In his homily, Francis praised her as the merciful saint who defended the lives of the unborn, sick and abandoned, recalling her strong opposition to abortion, which often put her at odds with progressives around the world.
“She bowed down before those who were spent, left to die on the side of the road, seeing in them their God-given dignity,” he said.
Teresa's most famous critic, Christopher Hitchens, has accused her of taking donations from dictators — charges church authorities deny. Francis chose to emphasize her other dealings with the powerful. “She made her voice heard before the powers of the world, so that they might recognize their guilt for the crimes of poverty they themselves created,” he said, repeating for emphasis “the crimes of poverty.”

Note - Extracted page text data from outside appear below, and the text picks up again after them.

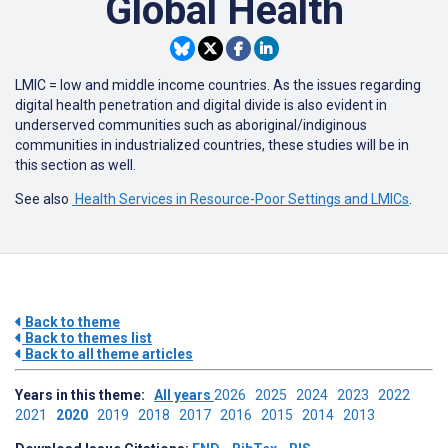
Global Health
LMIC = low and middle income countries. As the issues regarding
digital health penetration and digital divide is also evident in
underserved communities such as aboriginal/indiginous
communities in industrialized countries, these studies will be in
this section as well.
See also
Health Services in Resource-Poor Settings and LMICs
.
Back to theme
Back to themes list
Back to all theme articles
Years in this theme:
All years
2026
2025
2024
2023
2022
2021
2020
2019
2018
2017
2016
2015
2014
2013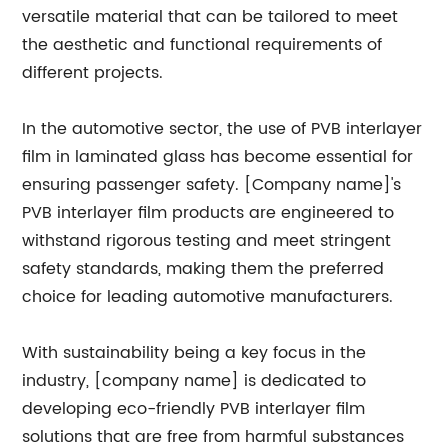
versatile material that can be tailored to meet
the aesthetic and functional requirements of
different projects.
In the automotive sector, the use of PVB interlayer
film in laminated glass has become essential for
ensuring passenger safety. [Company name]'s
PVB interlayer film products are engineered to
withstand rigorous testing and meet stringent
safety standards, making them the preferred
choice for leading automotive manufacturers.
With sustainability being a key focus in the
industry, [company name] is dedicated to
developing eco-friendly PVB interlayer film
solutions that are free from harmful substances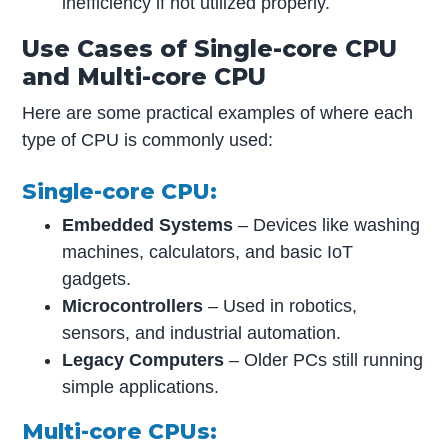
inefficiency if not utilized properly.
Use Cases of Single-core CPU
and Multi-core CPU
Here are some practical examples of where each
type of CPU is commonly used:
Single-core CPU:
Embedded Systems
– Devices like washing
machines, calculators, and basic IoT
gadgets.
Microcontrollers
– Used in robotics,
sensors, and industrial automation.
Legacy Computers
– Older PCs still running
simple applications.
Multi-core CPUs:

Hundreds of Missionaries of Charity sisters had front-row seats at the Mass, alongside 1,500 homeless people and 13 heads of state or government and even royalty: Queen Sofia of Spain. For the homeless, Francis offered a luncheon afterward in the Vatican auditorium, catered by a Neapolitan pizza maker who brought his own ovens for the event.
The low turnout suggested that financial belt-tightening and security fears in the wake of Islamic extremist attacks in Europe may have kept pilgrims away.
Those fears prompted a huge, 3,000-strong law enforcement presence to secure the area around the Vatican and close the airspace above. Many of those security measures have been in place for the duration of the Jubilee year, which officially ends in November.
While Francis is clearly keen to hold Teresa up as a model for her joyful dedication to the poor, he was also recognizing holiness in a nun who lived most of her adult life in spiritual agony, sensing that God had abandoned her.
According to correspondence that came to light after she died in 1997, Teresa experienced what the church calls a “dark night of the soul” — a period of spiritual doubt, despair and loneliness that many of the great mystics experienced. In Teresa's case, it lasted for nearly 50 years — an almost unheard of trial.
She was awarded the Nobel Peace Prize in 1979 and died in 1997. Soon thereafter, Pope John Paul II placed her on the fast-track for sainthood.
Francis has confessed that he was somewhat intimidated by Teresa, knowing well she was as tough as she was tender. He quipped during a 2014 visit to Albania that he would never have wanted her as his superior because she was so firm with her sisters.
But on Sunday, he admitted that even he would find it hard to call her “St. Teresa,” since her tenderness was so maternal.
“Spontaneously, we will continue to say ‘Mother Teresa,'?” he said to applause.